Technology

Firstbase rises $13M to make remote work suck less

Firstbase rises $13M to make remote work suck less

The opportunity that I am interested in traveling regularly again in the future is zero. It is very inefficient.

And while workers and employers are somewhat divided over where they stand on the question of long-distance labor, the Covid-19 epidemic has shaken the permanently operating country; we are not going back to pre-COVID normal. Firstbase is developing a software and hardware solution to help remote workers quickly get the tools and support they need, rather than return to offices to support workers who are exposed to distance labor.

And today the company announced that it has closed on a $ 13 million series led by Andreessen Horowitz. B Capital Group and Alpaca VCO have rounded up the capital; in the mid-2020s, an accelerator took part in the cohort. Significantly, Firstbase did not start with its current product focus. As common as the beginning it is born as something completely different. With a core fintech curve, the company is back in 2018 remote.

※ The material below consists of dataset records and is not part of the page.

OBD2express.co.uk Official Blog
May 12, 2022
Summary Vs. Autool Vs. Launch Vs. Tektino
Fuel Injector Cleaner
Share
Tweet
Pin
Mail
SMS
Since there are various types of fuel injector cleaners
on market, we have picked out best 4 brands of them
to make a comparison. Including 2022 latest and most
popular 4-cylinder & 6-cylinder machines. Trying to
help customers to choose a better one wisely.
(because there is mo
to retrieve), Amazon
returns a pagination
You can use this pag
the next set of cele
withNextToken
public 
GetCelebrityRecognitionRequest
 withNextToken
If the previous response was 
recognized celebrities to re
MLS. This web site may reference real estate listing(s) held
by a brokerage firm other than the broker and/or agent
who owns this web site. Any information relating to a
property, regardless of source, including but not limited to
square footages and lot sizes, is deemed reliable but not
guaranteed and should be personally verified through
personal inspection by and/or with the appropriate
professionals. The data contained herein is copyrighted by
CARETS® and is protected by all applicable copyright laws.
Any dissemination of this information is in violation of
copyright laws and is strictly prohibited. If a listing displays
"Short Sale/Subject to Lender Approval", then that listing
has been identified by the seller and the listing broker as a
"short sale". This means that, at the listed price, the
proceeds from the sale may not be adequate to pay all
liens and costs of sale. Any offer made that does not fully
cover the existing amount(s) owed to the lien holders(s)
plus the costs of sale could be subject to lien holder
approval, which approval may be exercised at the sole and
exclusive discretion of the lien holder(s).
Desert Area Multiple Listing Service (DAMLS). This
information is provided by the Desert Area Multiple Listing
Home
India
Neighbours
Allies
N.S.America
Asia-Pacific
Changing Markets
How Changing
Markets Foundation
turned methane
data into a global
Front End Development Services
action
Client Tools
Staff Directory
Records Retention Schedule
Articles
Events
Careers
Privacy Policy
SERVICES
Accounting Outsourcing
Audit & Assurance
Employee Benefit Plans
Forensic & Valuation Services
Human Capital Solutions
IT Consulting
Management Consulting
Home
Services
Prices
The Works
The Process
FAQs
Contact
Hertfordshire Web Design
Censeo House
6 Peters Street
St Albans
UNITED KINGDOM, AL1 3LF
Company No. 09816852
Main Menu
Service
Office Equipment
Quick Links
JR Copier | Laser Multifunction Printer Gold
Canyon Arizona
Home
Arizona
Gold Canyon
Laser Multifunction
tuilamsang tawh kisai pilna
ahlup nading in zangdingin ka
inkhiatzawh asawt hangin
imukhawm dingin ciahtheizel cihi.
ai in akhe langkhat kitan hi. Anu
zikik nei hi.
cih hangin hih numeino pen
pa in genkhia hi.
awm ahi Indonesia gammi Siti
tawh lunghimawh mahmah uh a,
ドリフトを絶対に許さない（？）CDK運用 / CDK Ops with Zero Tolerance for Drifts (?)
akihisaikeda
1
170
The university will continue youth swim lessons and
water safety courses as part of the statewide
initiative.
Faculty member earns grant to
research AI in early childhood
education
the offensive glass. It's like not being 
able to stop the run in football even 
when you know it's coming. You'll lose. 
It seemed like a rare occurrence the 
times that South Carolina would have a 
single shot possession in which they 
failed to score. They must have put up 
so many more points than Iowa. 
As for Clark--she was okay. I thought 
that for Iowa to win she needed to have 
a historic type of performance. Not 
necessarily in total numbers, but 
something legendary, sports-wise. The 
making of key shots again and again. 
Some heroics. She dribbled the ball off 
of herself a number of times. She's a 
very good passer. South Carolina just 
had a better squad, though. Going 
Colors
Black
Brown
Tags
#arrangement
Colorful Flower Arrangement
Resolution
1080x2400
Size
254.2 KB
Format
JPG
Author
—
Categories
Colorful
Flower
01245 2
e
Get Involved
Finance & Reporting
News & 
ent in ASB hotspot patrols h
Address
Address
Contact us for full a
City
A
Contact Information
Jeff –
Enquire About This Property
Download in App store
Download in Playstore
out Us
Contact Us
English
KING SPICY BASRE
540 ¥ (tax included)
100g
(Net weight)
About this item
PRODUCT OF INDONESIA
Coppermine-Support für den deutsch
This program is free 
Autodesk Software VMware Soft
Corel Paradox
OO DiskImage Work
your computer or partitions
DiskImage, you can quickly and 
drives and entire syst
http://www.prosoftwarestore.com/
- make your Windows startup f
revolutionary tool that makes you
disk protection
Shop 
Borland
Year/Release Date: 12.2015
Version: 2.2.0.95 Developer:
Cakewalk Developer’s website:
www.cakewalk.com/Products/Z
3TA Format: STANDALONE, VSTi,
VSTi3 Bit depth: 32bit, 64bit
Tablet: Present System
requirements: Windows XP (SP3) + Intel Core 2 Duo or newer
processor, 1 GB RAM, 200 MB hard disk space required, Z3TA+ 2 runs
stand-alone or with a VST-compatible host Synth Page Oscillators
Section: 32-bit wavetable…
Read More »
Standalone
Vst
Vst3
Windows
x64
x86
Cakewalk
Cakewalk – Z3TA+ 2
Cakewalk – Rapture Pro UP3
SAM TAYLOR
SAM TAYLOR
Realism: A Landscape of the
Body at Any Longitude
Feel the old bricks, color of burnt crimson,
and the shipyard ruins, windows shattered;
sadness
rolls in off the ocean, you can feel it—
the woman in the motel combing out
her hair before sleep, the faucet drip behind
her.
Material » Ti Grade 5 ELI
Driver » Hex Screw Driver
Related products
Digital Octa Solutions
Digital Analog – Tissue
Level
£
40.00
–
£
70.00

However, the experience was not significant, Firstbase co-founder and CEO Chris Hard told TechCrunch. It was difficult for workers to acquire the technology they needed and it was difficult to get it back if they left the company, he explained. Later, with less effort in capital and time, the company realized that some of the internal technologies it created to help remote employees meet their hardware and software requirements could be widely applied. There are 600 companies. That number has multiplied since then.

The company’s products are doubled. It is a software service that helps companies track and manage the hardware resources that their remote workers use. And it’s a hardware service that can pre-install the software on the hardware and provide shipping to employees and remote IT support.

Notably, customers can either use Firstbase’s software alone, which they provide on a SAS basis, or offer both its software and hardware. Firstbase has two sources of gross margin. Its software business will earn explicit software revenue and the company could make a total profit from its hardware business, hard explained. The hardware part of the startup model appears to be more equipped than the software component.